Sunday, July 20, 2008

Whistleblower Ordinance Passed Unanimously by City Council


Perhaps the most important thing the City Council did at its meeting last week was to pass the Whistleblower Ordinance proposed by City Attorney John Russo and City Auditor Courtney Ruby. They had been working on this for more than a year and had been blocked by Deborah Edgerly, the former city administrator whose questionable practices in office finally led to her termination.

Below is an op-ed they wrote seeking support for the ordinance.

By John Russo and Courtney Ruby

RECENT ALLEGATIONS HAVE severely shaken the public's confidence in City Hall. Oakland has failed in the eyes of the public to conduct the people's business in the most ethical, open and transparent way possible.

With the shakeup that occurred inside City Hall over the last two weeks, the City Council has an opportunity to clean up some of the loose practices and policies that have allowed certain officials to operate in gray areas with little transparency or accountability.

At the top of the council's list should be the city's policy on retention of public records.

As your elected "watchdog" officials in City Hall, we have serious concerns about the city's records-management policies — especially the policy of systematically deleting e-mails from our servers after only 30 days.

These days, a great and ever-increasing part of the city's business is done through e-mail. Permanently erasing important directives, decisions and electronic "paper" trails puts a shroud of secrecy over the workings of City Hall and prevents public officials from ever being held accountable for their actions.

Without reliable public records, no one is ever responsible when something goes wrong. Citizens hear the old "mistakes were made" excuse. But documentation showing why mistakes were made — and who made them — never sees the light of day.

It is also difficult for us, your elected watchdogs — the city auditor and the city attorney — to do our jobs if critical documentation supporting an audit trail cannot be found and key legal facts are deleted from our servers after only one month.

As a growing field of case law shows, destroying e-mail records exposes the city to serious and unnecessary liability if and when those records are sought in the discovery phase of a lawsuit. In recent years, companies have been hit with multimillion dollar jury verdicts and court sanctions in cases where they failed to properly turn over e-mail records during discovery.

The potential legal and financial costs to the city far outweigh the cost of putting in place a workable system that would protect all paper and electronic records for a reasonable amount of time.

More than a year ago, the city auditor and the city attorney started pushing the city administration to convene a special committee on improving the city's shoddy records-management policies. However, when we insisted on changing the city's 30-day e-mail deletion policy and improving paper-records retention, we were excluded from committee meetings by order of the former city administrator.

Under the circumstances, no one should be surprised that the crisis in Oakland's records management continues unabated.

The city has a responsibility as a public corporation to retain electronic and paper records on behalf of its shareholders — the public.

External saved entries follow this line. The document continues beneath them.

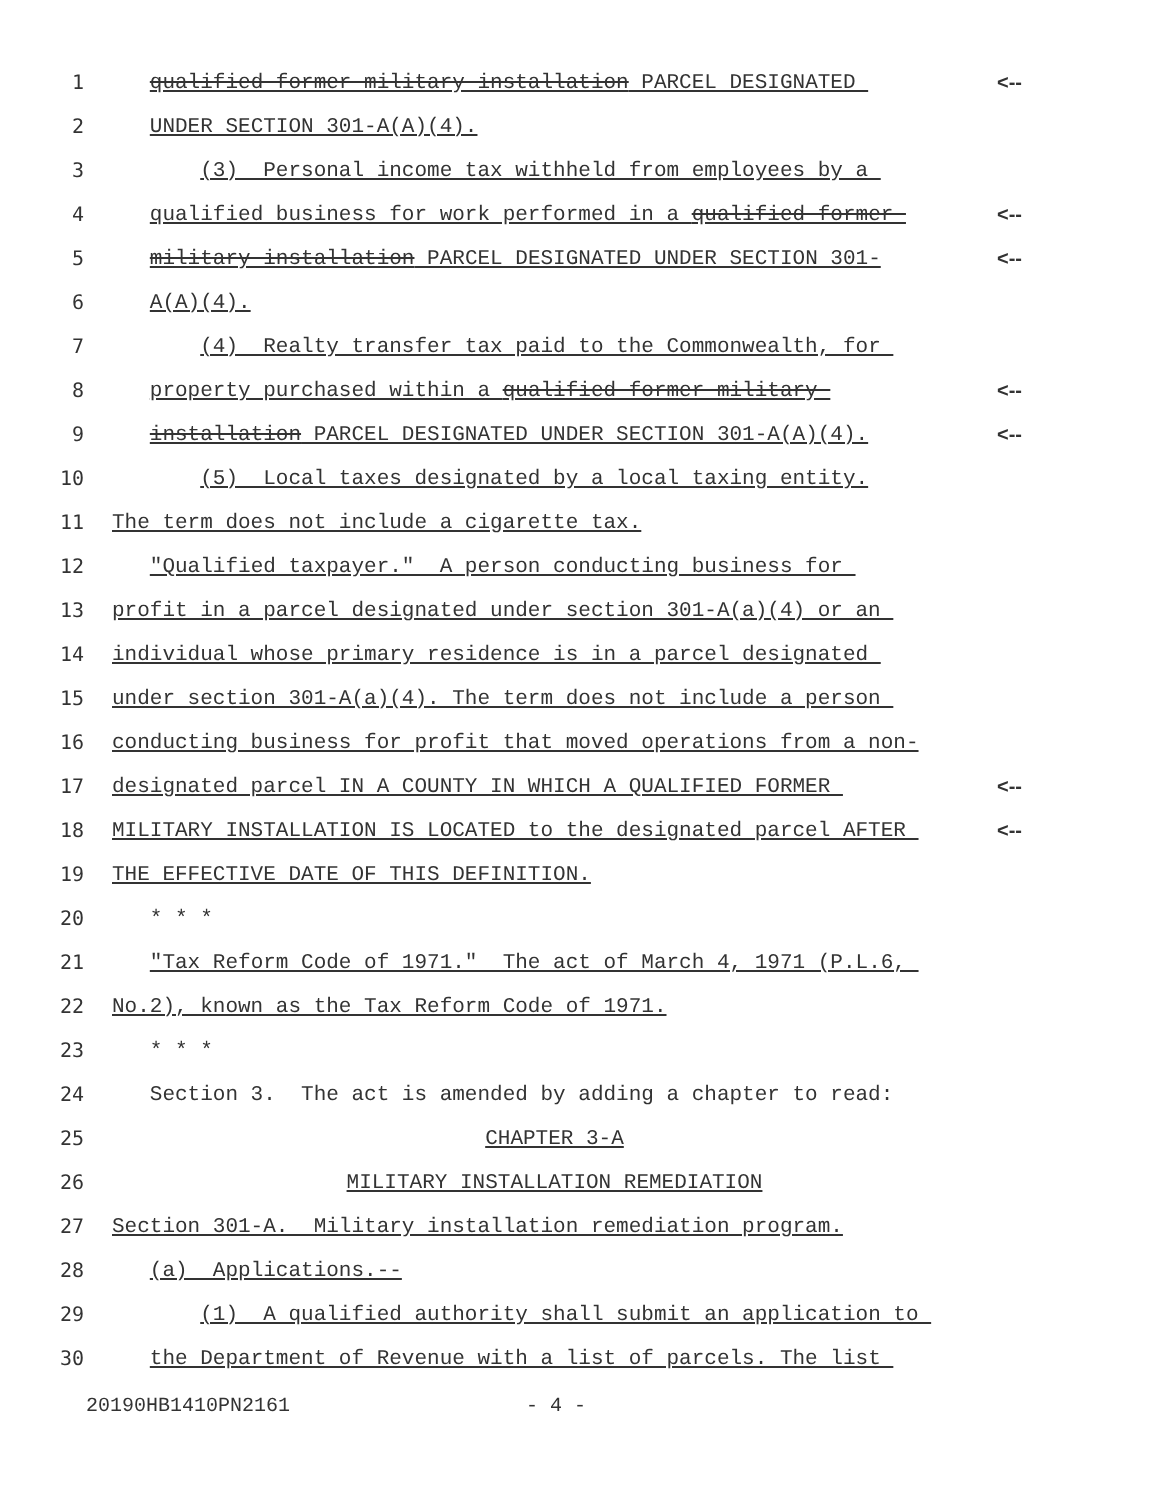1 qualified former military installation PARCEL DESIGNATED <--
2 UNDER SECTION 301-A(A)(4).
3 (3) Personal income tax withheld from employees by a
4 qualified business for work performed in a qualified former <--
5 military installation PARCEL DESIGNATED UNDER SECTION 301- <--
6 A(A)(4).
7 (4) Realty transfer tax paid to the Commonwealth, for
8 property purchased within a qualified former military <--
9 installation PARCEL DESIGNATED UNDER SECTION 301-A(A)(4). <--
10 (5) Local taxes designated by a local taxing entity.
11 The term does not include a cigarette tax.
12 "Qualified taxpayer." A person conducting business for
13 profit in a parcel designated under section 301-A(a)(4) or an
14 individual whose primary residence is in a parcel designated
15 under section 301-A(a)(4). The term does not include a person
16 conducting business for profit that moved operations from a non-
17 designated parcel IN A COUNTY IN WHICH A QUALIFIED FORMER <--
18 MILITARY INSTALLATION IS LOCATED to the designated parcel AFTER <--
19 THE EFFECTIVE DATE OF THIS DEFINITION.
20 * * *
21 "Tax Reform Code of 1971." The act of March 4, 1971 (P.L.6,
22 No.2), known as the Tax Reform Code of 1971.
23 * * *
24 Section 3. The act is amended by adding a chapter to read:
25 CHAPTER 3-A
26 MILITARY INSTALLATION REMEDIATION
27 Section 301-A. Military installation remediation program.
28 (a) Applications.--
29 (1) A qualified authority shall submit an application to
30 the Department of Revenue with a list of parcels. The list
20190HB1410PN2161 - 4 -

In the interest of real accountability and transparency, Oakland should hold itself to a higher standard.



2 comments:

Ethics Whistler said...

Interesting post. I was just reading an article in The Washington Post about a lawsuit which is questioning the constitutionality of the Sarbanes-Oxley Act, which requires publicly traded organizations to establish a process to manage whistleblower complaints. According to the Post, it seems likely that the Public company Accounting Oversight Board, who created the act, will lose their case. This could have an interesting affect on federal whistleblowing regulations and technologies, so it should be an interesting story to keep your eye on.

Harrioakster said...

Interesting. Thanks for flagging that article.